KOTA BHARU, Malaysia The Oct. 1 bomb attack on tourists in Bali has justifiably revived concerns about trends in Muslim society in Southeast Asia. Commonly accepted assumptions about the moderate nature of Islam in Indonesia and Malaysia are being challenged by the persistence of terrorist attacks and now the deployment of suicide bombers.
But does the anger driving young men to blow themselves up in crowded restaurants come solely from the complex phenomenon of growing religiosity?
The day the bombs went off in Bali, the capital of the Malaysian state of Kelantan declared itself an Islamic city with a fanfare that many people found very surprising.
There was no declaration of jihad, no long speeches haranguing the Great Satan. Instead, to make this event relevant, especially to young people, the state government in Kelantan, which has been governed by the Malaysian Islamic Party for more than a dozen years, hosted a pop concert and a fashion show.
It was a unique and confusing situation for anyone who thinks of Islam as an incubator of anger and hatred aimed at the West. Kelantan's revered chief minister, Nik Aziz, is an elderly man who wears a loose robe, a turban and shuns modern luxuries. Over the past decade or so of his rule in this Eastern Malaysian state, he has tried to impose Islamic laws that call for stoning and amputations and separate the sexes at supermarket checkout lines. Kota Bharu, the state capital, has no bars serving alcohol and at public events men and women are separated.
Yet here he was presiding over a concert given by Malaysia's wildly popular pop idol, a diminutive Malay boy who goes by the name of Mawi.
Mawi is a product of Malaysia's booming reality television industry, an extension of Western entertainment culture that many religious scholars in Kelantan were quick to frown upon. But the muttering mullahs were silenced by the need for Malaysia's Islamic Party to recognize an inescapable fact: Conservative Islamic rhetoric is a turn-off for the young.

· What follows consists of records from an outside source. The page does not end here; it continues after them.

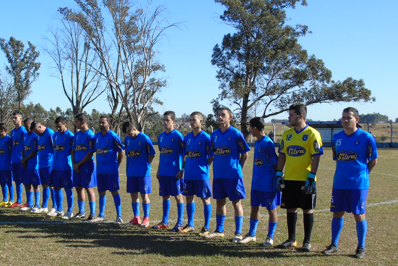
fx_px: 597
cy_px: 184
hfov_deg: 36.1
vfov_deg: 24.9
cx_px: 105
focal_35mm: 54
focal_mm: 6.1
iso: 80
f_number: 3.8
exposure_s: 1/500
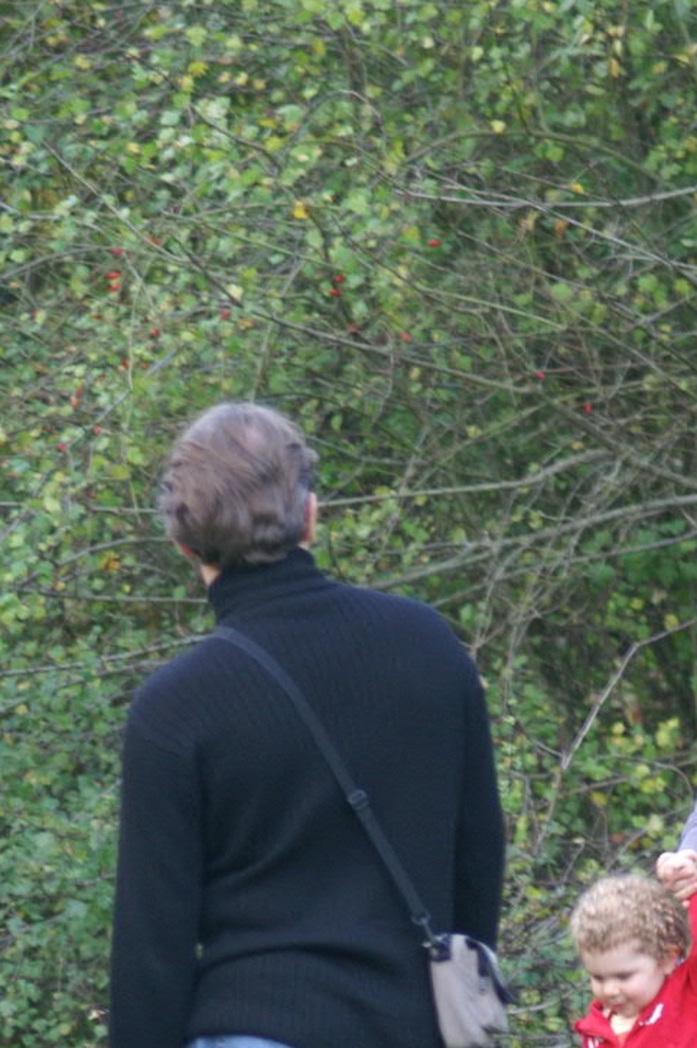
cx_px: 485
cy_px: 888
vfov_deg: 4.4
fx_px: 13552
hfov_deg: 2.9
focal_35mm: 466
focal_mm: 150
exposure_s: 1/40
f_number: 5.6
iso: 400
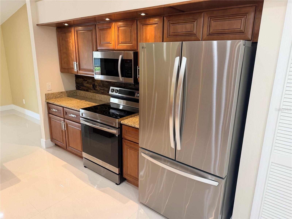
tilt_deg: -14.5
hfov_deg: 71.6
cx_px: 146
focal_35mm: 24
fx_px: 202
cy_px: 110
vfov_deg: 56.8
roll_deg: -1.0
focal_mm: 6.76
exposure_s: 1/120
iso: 200
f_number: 1.78
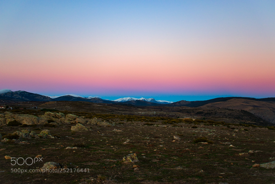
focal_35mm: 45
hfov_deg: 43.6
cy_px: 92
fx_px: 344
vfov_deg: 29.9
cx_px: 138
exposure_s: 1/80
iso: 400
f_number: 4.5
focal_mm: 30
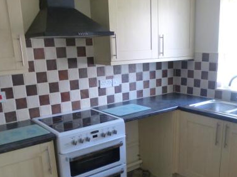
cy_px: 119
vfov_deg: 38.2
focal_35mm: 37
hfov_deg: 50.0
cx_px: 135
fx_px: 253
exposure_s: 1/25
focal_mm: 4.3
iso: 400
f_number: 3.3
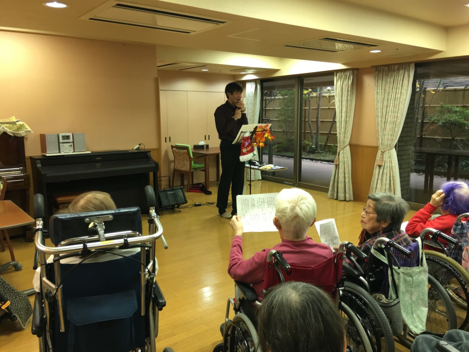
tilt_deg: -7.6
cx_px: 234
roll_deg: +0.4
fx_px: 393
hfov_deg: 61.7
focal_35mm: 29
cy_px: 176
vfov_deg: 48.2
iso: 125
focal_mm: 4.15
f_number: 2.2
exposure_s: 1/30
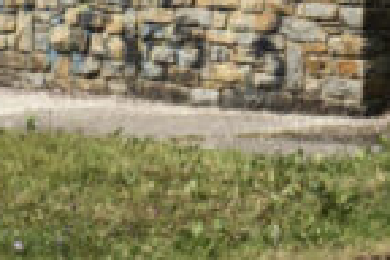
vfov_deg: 3.7
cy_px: -562
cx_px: 523
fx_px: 3856
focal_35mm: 356
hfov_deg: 5.7
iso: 100
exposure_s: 1/500
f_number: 5
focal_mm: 50
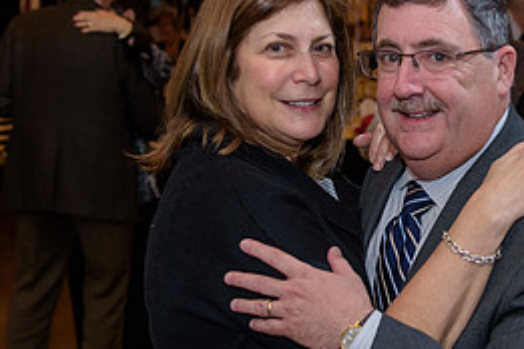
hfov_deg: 24.0
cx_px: 546
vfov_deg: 17.0
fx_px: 1164
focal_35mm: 80
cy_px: 133
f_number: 3.2
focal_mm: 36
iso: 1250
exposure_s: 1/125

Stroll through Kota Bharu's vibrant night bazaar and the call to prayer of the muezzin is drowned out by booming rock music. The fast food outlets are full and, try as the authorities might, boys will talk to girls. Young people just aren't buying the vision of a throwback to Arabia in the seventh century. In the general election last year, the Islamic Party only narrowly won the state - and most young people voted against it.
The Islamic Party knows this and is adapting fast. More progressive leaders have assumed senior positions in the party, and there are plans for activities and policies aimed at attracting the youth vote. The Mawi concert, which drew a crowd of more than 40,000 on the first night, was complemented by a fashion show in Kota Bharu where designers paraded models wearing stylish but conservative gowns that included head scarves - although make-up was allowed.
Of course, there are those who worry that this process of adaptation is dangerous, and that people are being lured over to the religious right using popular culture in an Islamic garb. Critics anticipate that the Kelantan state government will use the Islamic City label to progressively clamp down on anything deemed un-Islamic.
But so far the only effect has been to push the United Malays National Organization, the national governing party, which presents a secular image, into matching Mawi fever with an Islamic forum where leading Muslim scholars were invited to slam the state government's temerity to allow pop music to be performed.
This tells us something else about Malaysia's own brand of Islamic politics: It is sometimes more about the competition for power than the quest for souls. So long as the Islamic Party and UMNO continue to slug it out at the ballot box, there will be overt displays of piety in politics.
Does this provide the tiny group of international terrorists bent on sowing chaos in the world with potential recruits? Yes, it does. Nik Aziz has seen his own son detained for alleged involvement in a radical Islamic group. But then the militants are also finding recruits, perhaps more readily, in Muslim communities in Britain, France and Germany, where Muslims feel marginalized and alienated rather than part of a culture they can relate to.